THE PROBLEM
For the material that follows, list every line containing the word "data".

________________

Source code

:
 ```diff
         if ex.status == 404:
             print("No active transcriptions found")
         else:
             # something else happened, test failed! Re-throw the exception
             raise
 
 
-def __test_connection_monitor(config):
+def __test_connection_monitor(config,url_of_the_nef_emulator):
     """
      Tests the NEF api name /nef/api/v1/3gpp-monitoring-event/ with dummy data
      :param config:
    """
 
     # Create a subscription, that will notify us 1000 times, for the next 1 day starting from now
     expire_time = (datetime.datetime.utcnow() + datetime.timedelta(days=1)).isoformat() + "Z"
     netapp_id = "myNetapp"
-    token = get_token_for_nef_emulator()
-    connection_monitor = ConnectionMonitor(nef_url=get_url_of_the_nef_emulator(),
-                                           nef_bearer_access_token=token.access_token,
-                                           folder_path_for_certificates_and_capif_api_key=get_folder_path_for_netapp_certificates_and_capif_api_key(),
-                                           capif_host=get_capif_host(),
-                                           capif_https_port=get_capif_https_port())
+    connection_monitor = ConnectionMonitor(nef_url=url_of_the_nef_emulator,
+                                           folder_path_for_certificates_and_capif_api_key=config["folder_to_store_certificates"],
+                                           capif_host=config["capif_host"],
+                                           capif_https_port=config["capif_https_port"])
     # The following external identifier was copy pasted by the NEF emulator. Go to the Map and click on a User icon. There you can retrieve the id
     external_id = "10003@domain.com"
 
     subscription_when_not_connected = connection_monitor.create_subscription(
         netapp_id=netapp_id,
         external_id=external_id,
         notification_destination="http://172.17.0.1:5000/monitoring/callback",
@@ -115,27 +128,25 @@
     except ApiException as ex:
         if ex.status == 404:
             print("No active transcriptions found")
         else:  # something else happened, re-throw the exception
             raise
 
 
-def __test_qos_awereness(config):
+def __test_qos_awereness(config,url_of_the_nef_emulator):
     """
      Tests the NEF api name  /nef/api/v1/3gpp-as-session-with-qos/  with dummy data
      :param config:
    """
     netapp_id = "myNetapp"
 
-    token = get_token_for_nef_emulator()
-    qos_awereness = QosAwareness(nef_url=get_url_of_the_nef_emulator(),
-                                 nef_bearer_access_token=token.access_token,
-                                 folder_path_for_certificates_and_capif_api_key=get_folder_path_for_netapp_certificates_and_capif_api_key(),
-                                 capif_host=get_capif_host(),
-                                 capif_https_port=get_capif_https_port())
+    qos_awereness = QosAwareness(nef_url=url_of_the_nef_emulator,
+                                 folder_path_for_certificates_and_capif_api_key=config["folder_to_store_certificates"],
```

________________

WORKED SOLUTION
      Tests the NEF api name /nef/api/v1/3gpp-monitoring-event/ with dummy data
      Tests the NEF api name  /nef/api/v1/3gpp-as-session-with-qos/  with dummy data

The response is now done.